Mobile Phone Number Directory Raises Privacy Issues
You know those little tick boxes that you get on everything nowadays that ask you to check (or uncheck) you are happy to have you details sold across the world? Well have you ever wondered what happens if you don’t (or do) select that option? Well here’s an answer, you get included in a mobile phone number directory.
Since 2007 Connectivity (the company behind the directory enquiries service 118 800) have been through a load of these lists and managed to compile a list of around 15million mobile phone numbers which will now be accessible through the website and via the landline number.

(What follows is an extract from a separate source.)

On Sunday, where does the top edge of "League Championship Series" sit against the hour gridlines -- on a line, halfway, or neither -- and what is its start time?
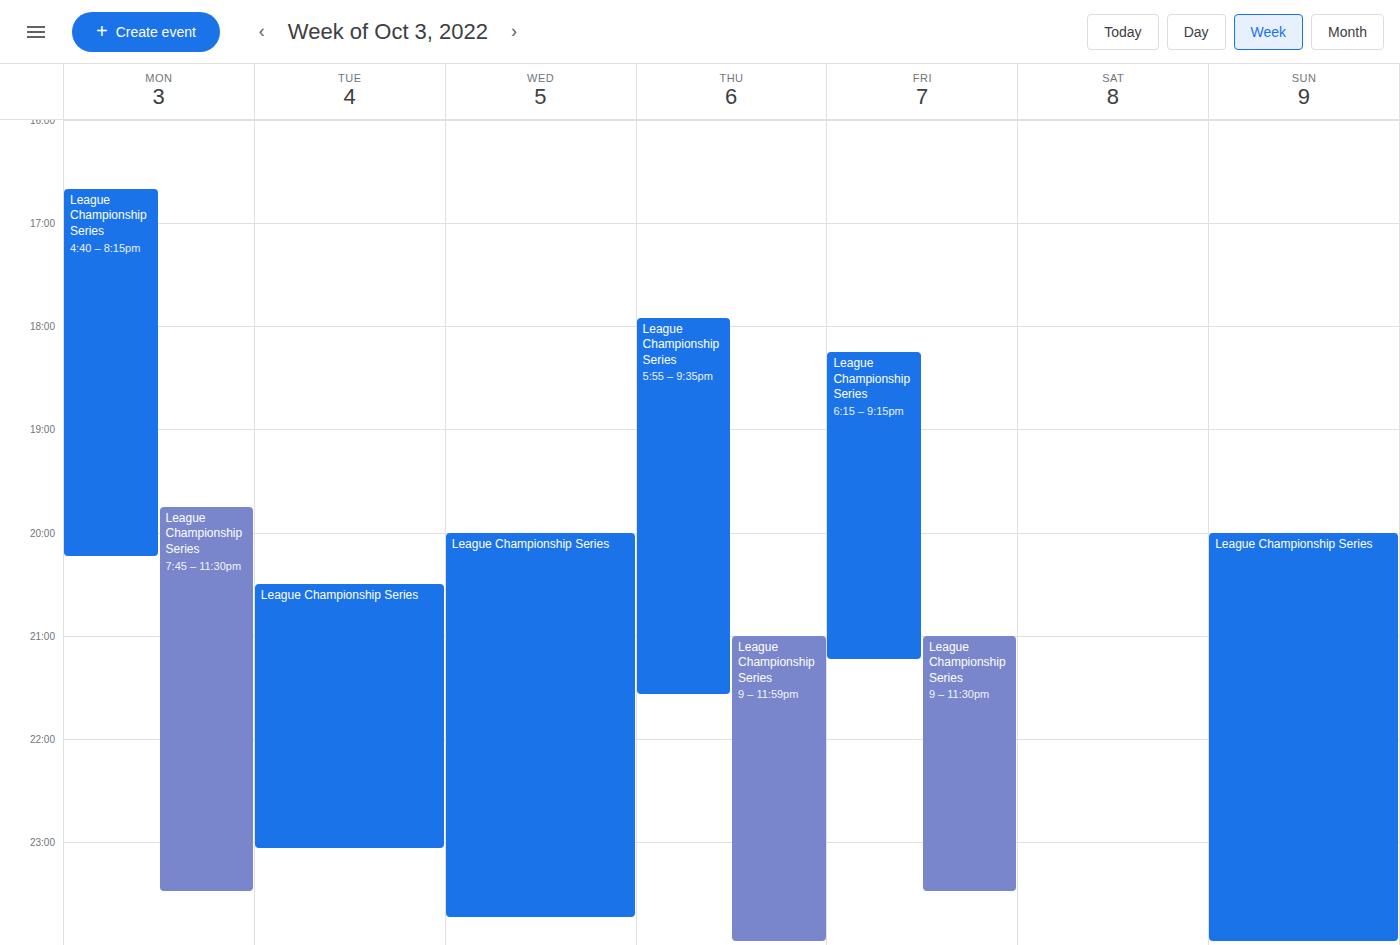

Shona Forster, 118800’s Marketing Director defended this tactic by saying “We are accessing data in the same way that lots of other companies do for marketing purposes… The difference is that we don’t use that data for marketing purposes and we don’t sell it on to anybody else”.

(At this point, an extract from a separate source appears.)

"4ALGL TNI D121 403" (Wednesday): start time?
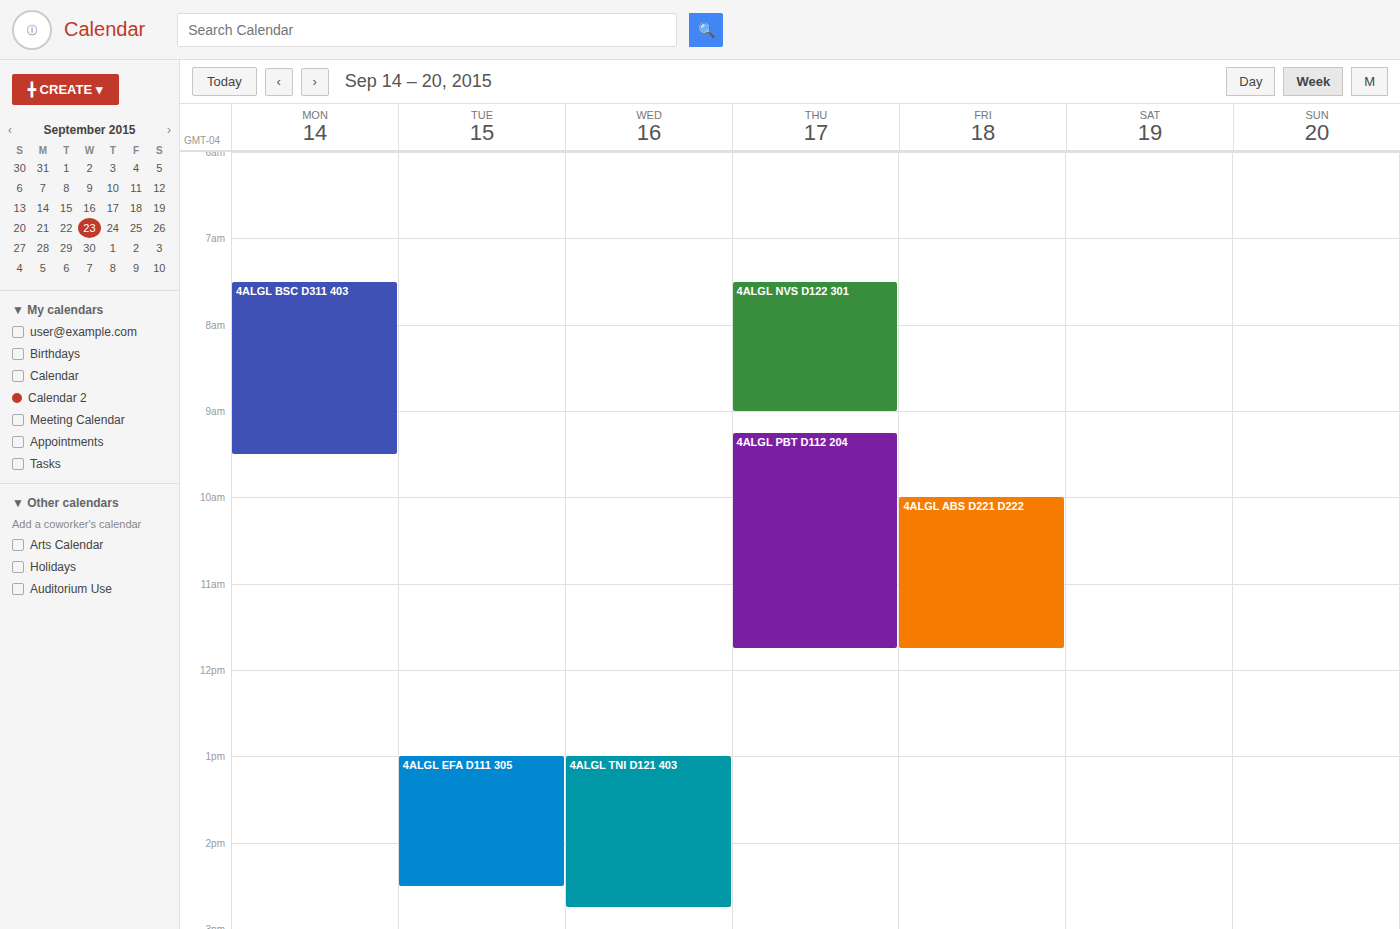
1:00 PM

There are a few obvious problems with this the most blatant being one of privacy. Surely it is an invasion of our civil liberties to ‘harvest’ these numbers and put them into a database which people can access without our permission? Apparently not, although interestingly the original intention was to contact everyone to ensure that they wanted to opt into the system but that was quietly dropped (probably because they realised that no one would say yes!).
In fact this probably would be verging on the illegal if it wasn’t for that the fact they don’t physically give you the number, rather they contact the phone in question (either by phoning if you use the 118 800 number, or by texting if you choose to do it through the website) and ask them whether they are happy to be put through – much akin to the method used by reverse charge calls.